### Assigned task 1
In the post about matching cartridge case capacity, why doesn't the writer rely on brass weight to match case capacity? Explain in one to three sentences.
### Assigned task 2
Carry on the post about matching cartridge case capacity, picking up after its last sentence.

### Quoted passage
══════
It is a lot harder to match and mange capacities than weighing cases and assuming everything else away. My earlier appeal to extremes was to illustrate that brass weight and brass shape can be totally different.
We form our cases to shape, which along with thickness and build affects capacity. And thickness also affects our ability to form to shape. Same with hardness, and sizing types/amounts.
This matters as initial confinement and initial expansion forces affect powder burn rate, pressure peaks and barrel timing.

In my experience, a capacity manged to match does not follow brass weight directly.
It would be nice if it did. But with some lots of brass there ends up being a good correlation, and not so much with other lots..
I just can't know it until forming and testing to see it, so where motivated to do so, I go ahead and do that.

With a past cartridge I started with 1,000 new cases of same lot.
I did weigh them and the weights were all over hell.. So I could cut all primer pockets to same depths, and trim all cases to same (wrong) length, and separate them into many groups or just biggest group by thickness (as measured at necks), and weight variance would probably be lowered. But my objective is not weight matching, it's capacity matching, with other matching attributes as well.

I chose to sort by thickness, and thickness variance to begin.
This quickly whittled me down to ~140 cases at same thickness, no variance.
══════
### Source data

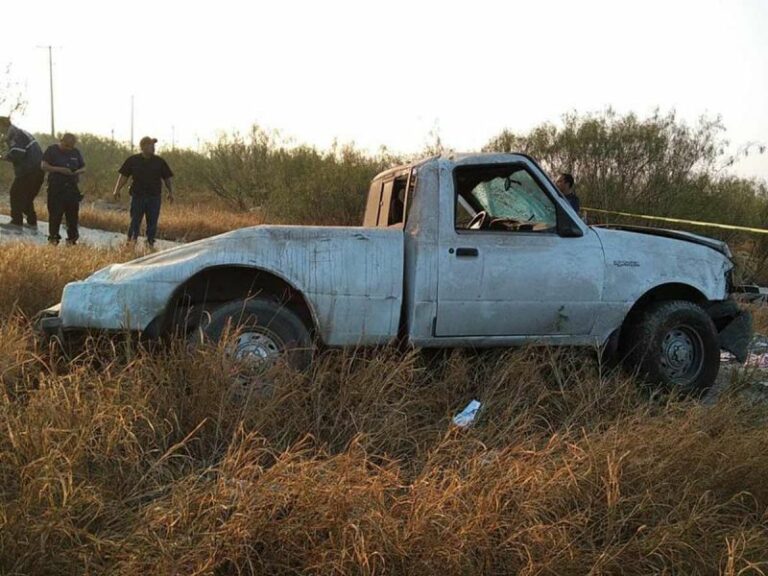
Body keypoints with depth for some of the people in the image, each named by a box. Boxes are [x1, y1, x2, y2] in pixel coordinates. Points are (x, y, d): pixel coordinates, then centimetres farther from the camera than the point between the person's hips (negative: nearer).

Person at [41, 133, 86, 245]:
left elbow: (83, 167, 17)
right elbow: (43, 165, -5)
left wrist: (78, 171, -7)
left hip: (72, 187, 4)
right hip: (56, 186, -3)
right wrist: (60, 170, -17)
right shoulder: (52, 150, 1)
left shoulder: (76, 152, 13)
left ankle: (72, 238, 11)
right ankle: (53, 237, 5)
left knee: (73, 213, 3)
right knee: (55, 213, -4)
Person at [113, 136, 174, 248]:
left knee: (152, 222, 3)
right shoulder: (133, 160, 3)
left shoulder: (159, 162, 5)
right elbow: (123, 176, 6)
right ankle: (131, 241, 5)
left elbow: (168, 178, 10)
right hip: (137, 196, -1)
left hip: (154, 197, 1)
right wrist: (117, 190, 2)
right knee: (135, 221, -1)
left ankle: (150, 243, 11)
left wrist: (170, 192, 4)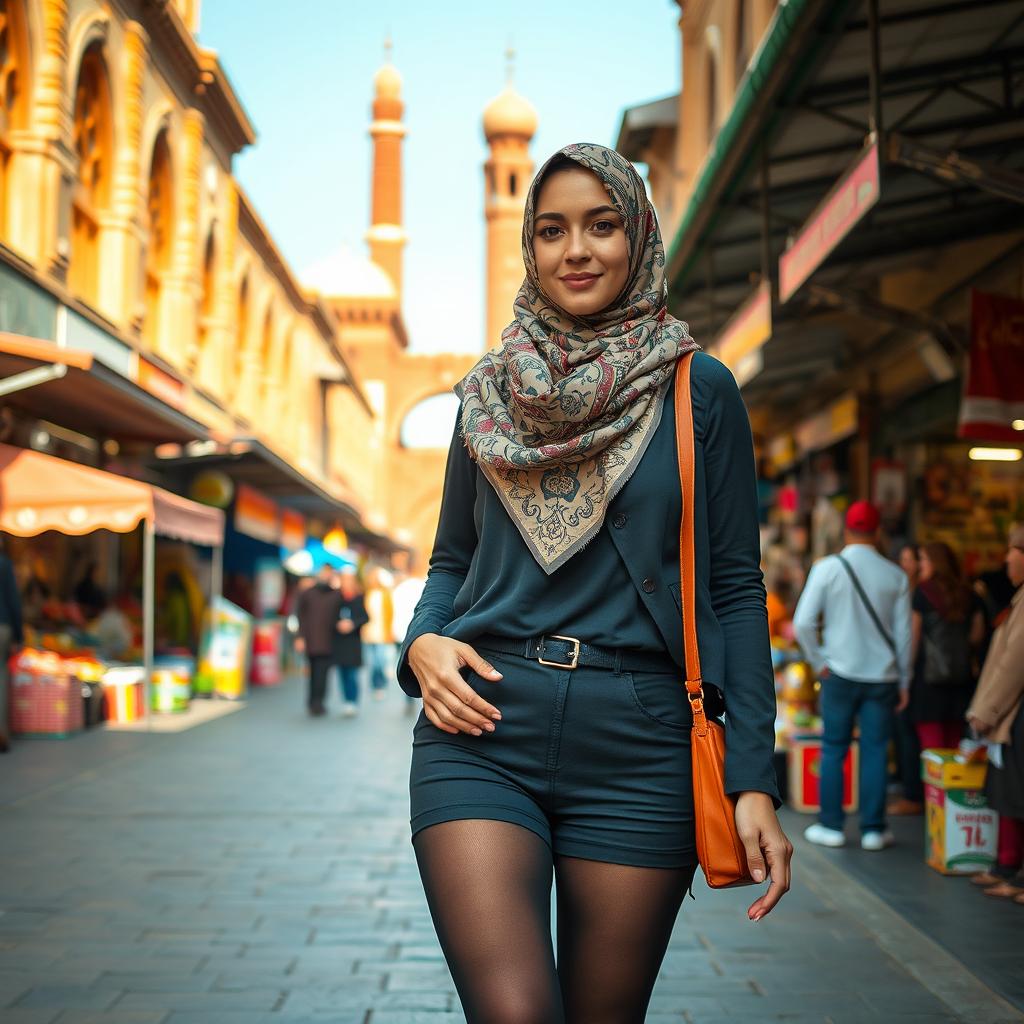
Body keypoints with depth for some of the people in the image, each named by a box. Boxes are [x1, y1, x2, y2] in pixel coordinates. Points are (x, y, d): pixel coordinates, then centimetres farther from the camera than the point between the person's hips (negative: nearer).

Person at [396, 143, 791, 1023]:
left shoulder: (698, 391, 5)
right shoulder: (491, 394, 13)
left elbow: (735, 589, 3)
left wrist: (754, 781, -4)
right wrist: (422, 641, -3)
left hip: (637, 749, -1)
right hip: (483, 731, 1)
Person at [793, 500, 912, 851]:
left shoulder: (828, 568, -5)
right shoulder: (896, 576, 0)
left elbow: (803, 623, -10)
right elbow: (904, 633, 3)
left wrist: (819, 661, 3)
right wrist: (904, 682, 12)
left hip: (840, 674, -1)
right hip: (882, 676, 1)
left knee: (834, 749, 8)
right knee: (875, 750, 6)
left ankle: (831, 826, 10)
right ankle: (873, 829, 9)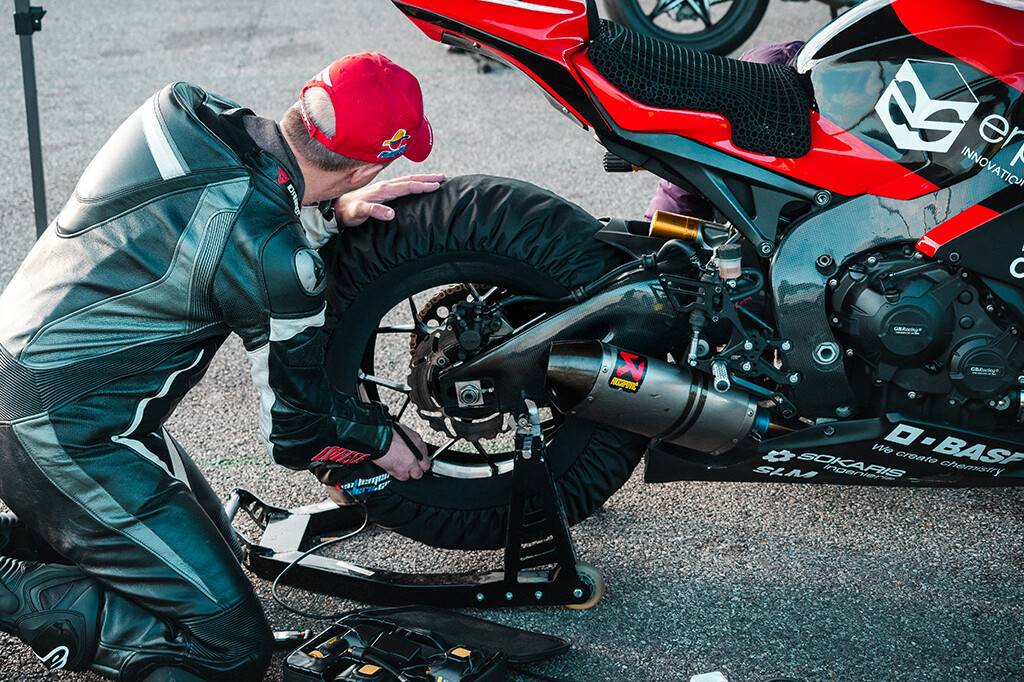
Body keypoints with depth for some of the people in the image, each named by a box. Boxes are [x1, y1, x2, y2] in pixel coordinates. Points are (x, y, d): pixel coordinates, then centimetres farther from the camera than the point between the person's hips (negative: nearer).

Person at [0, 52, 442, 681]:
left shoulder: (186, 112, -4)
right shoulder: (278, 262, -25)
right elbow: (297, 429, -10)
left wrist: (330, 210, 4)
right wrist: (384, 439, 10)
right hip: (64, 434, -9)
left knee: (217, 552, 23)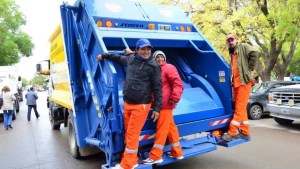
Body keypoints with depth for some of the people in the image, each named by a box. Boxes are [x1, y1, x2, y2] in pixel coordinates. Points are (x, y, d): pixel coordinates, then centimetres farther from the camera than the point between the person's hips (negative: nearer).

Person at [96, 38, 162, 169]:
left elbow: (157, 88, -7)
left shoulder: (153, 66, -7)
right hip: (127, 104, 6)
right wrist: (103, 56, 36)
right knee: (128, 133, 13)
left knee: (132, 135, -1)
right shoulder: (131, 59, 8)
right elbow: (119, 57, 30)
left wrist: (157, 108, -9)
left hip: (141, 105, -6)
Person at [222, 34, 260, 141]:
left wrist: (250, 68, -14)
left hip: (244, 81, -8)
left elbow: (255, 53, -17)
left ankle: (232, 132, -6)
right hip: (236, 83, 9)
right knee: (241, 108, 11)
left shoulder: (243, 47, 0)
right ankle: (245, 132, 18)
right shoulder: (232, 53, 20)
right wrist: (232, 81, 13)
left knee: (239, 108, -7)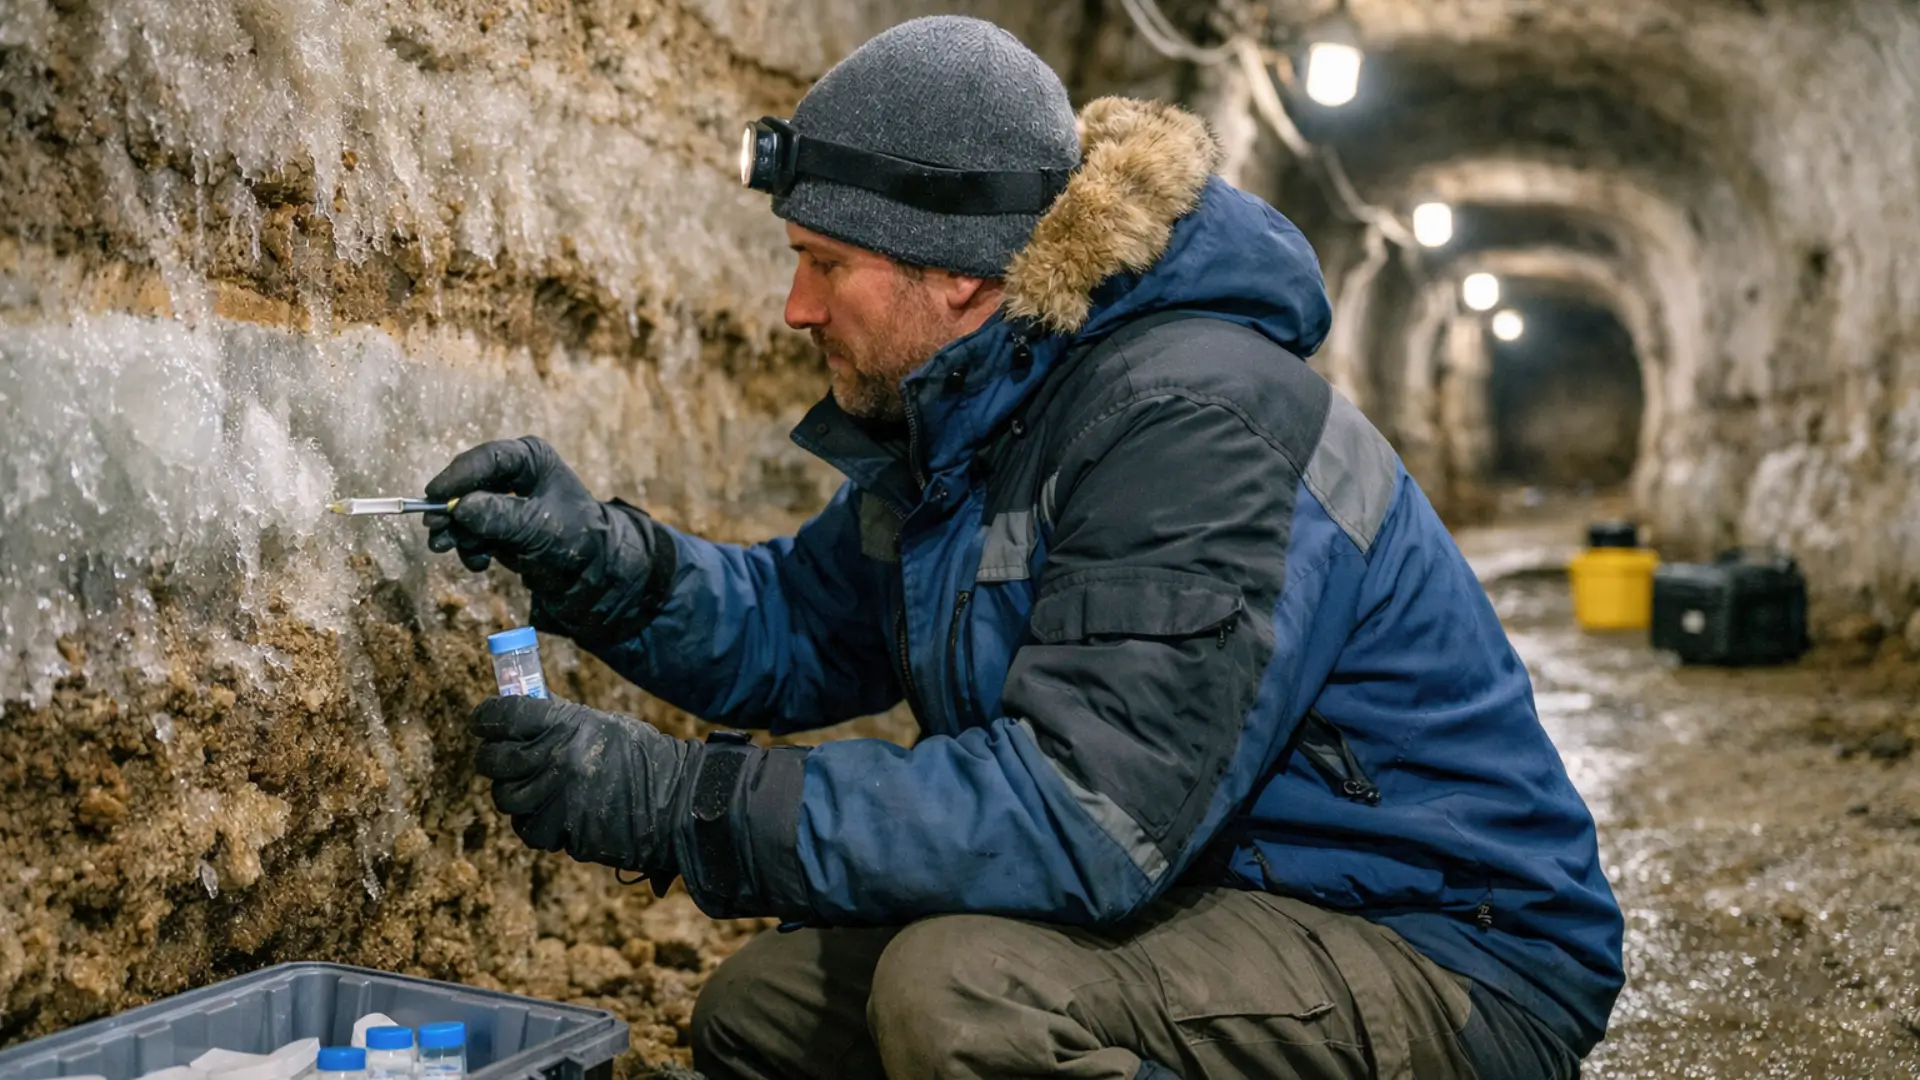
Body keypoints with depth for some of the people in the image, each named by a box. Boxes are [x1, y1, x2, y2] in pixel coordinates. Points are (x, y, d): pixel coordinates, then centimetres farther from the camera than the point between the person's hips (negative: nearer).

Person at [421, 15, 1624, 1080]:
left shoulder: (1198, 420, -26)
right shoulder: (964, 413, 3)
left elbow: (1084, 820, -32)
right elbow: (802, 634, 12)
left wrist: (676, 803, -29)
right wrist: (603, 558, -7)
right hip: (1192, 899, 9)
══════
### Written response 1
In the writer's experience, capacity does not follow brass weight directly. Some lots of brass show a good link between weight and capacity and others don't, and the writer can't know which until the cases are formed and tested. The writer's goal is matching capacity, not weight.

### Written response 2
I then cut pockets, turned necks to desired thickness, fire-formed 3 times with no sizing, trimmed cases to same (correct) length, measured H20 capacities.
This took me down to ~80 cases matching in everything, including capacity.
A lot of effort, a lot of waste, but direct.

For the hell of it I weighed all prepped, formed, matching and deviants of the 140 cases. There was a mean weight with reasonable variances, and what I found was that I could not pick out 80 capacity matching from deviants -by weight.
Out of 1,000, the only contribution weight measure provided for me was in finding 2 cases with missing flash holes and a retarded/liberal extraction groove.

On the 'waste', the ~860 culled cases,, I eventually sold them off at 3x what I paid for them. I've gone through 3 barrels with those same 80 cases, never needed further trimming, and you can bet they still match in capacity. They will last the rest of my life, just like this.